Never tell me the odds

A while back, I had a series of articles on probabilistic databases, and shortcomings thereof.  As a quick recap, probabilistic databases are databases that allow you to express data in terms of probability distributions instead of precise values.  Such representations have a number of potential applications, such as developing and analyzing hypothetical "what-if" scenarios, or avoiding information loss due to errors in data (e.g., if the data comes from OCR software).

One of the conclusions that I reached was that people don't like working with probabilities.  Qualitative results are typically more meaningful to an end-user than quantitative ones.  Worse still, unless your data comes from some sort of automated source (like OCR software), how probabilities should be assigned is often unclear.  This is something statisticians get paid big money to do.  Expecting end-users to arbitrarily assign probabilities to data that they're not completely certain about is silly.

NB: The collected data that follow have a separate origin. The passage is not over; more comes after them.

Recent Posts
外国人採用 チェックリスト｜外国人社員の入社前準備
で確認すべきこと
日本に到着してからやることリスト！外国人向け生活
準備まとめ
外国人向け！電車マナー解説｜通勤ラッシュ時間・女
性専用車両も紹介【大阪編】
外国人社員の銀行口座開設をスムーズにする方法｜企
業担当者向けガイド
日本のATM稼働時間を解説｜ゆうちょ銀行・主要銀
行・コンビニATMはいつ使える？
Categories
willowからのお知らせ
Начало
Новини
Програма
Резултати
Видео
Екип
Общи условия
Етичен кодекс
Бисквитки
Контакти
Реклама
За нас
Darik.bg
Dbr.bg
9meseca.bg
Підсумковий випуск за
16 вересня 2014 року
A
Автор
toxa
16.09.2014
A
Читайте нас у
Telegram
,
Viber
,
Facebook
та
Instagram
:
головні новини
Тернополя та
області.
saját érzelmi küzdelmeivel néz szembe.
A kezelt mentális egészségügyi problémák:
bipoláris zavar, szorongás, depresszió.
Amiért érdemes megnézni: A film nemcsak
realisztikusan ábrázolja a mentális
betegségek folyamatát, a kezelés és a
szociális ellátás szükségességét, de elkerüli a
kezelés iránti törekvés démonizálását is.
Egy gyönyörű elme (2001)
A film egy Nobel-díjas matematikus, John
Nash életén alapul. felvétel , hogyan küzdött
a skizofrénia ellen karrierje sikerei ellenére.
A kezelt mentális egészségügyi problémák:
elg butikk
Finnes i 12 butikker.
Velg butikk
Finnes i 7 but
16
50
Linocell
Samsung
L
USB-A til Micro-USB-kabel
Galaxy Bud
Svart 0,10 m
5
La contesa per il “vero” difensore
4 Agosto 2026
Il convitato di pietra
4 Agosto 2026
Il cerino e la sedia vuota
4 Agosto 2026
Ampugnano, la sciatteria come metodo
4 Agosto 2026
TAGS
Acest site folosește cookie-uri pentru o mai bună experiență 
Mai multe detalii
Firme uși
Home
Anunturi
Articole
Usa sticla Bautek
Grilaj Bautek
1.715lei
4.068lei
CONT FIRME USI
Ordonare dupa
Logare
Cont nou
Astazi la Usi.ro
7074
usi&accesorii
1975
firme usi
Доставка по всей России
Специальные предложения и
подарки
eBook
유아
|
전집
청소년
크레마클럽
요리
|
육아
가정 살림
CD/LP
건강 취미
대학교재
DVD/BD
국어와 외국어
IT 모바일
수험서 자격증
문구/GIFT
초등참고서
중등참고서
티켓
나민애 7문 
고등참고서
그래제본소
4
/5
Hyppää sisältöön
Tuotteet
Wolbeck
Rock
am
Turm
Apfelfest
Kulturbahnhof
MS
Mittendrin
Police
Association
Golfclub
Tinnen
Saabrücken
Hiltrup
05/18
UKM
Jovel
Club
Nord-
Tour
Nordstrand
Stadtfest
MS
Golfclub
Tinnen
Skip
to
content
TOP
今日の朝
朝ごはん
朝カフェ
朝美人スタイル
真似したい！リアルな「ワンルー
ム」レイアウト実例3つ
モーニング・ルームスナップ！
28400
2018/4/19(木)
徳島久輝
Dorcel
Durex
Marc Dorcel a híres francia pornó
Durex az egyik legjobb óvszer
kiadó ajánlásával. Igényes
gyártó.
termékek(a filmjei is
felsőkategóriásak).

So... where does this leave us?  Well, fortunately, a lot of work in the probabilistic database area (especially more recent stuff like [1,2,3]) leaves the exact nature of the underlying probability distributions open to the end-user.  Conceptually, there's nothing to stop us from sticking something more qualitative in its place.  The question is what?

Here's one thought.  Users may not have a good sense of assigning precise probabilities, but they can certainly tell you whether a data value is definitively correct, or just a guess (maybe even something more, like an "educated guess" or a possibly incorrect fact", but let's keep things simple).  In fact, you can get lots of users to give you this kind of information -- different users might even have differing guesses or "definitive" values.  When queries are posed on the data, you might get many possible outputs -- different guesses (or definitive values) can each produce a different query output.  Now each output can be annotated with the set of users who support (or contradict) it.

This effectively forms a lattice of outputs, providing at least a partial order over outputs.  We can do things like give a skyline of the most likely answers.  We can use techniques like web of trust to find answers from people a user is likely to support, or use various measurements of past accuracy to identify users who are likely to provide accurate guesses.  If we have a way of validating guesses (e.g., ground truth eventually becomes available), users can also be ranked.  Low performing users might even be identified and contacted with suggestions about how to improve their guesses.


[1] Green, T.J. et al. 2007. Provenance Semirings. (New York, New York, USA, 2007), 31–40.

[2] Huang, J. et al. 2009. MayBMS: a probabilistic database management system. (New York, New York, USA, 2009), 1071.

[3] Kennedy, O. and Koch, C. 2010. PIP: A database system for great and small expectations. (2010), 157–168.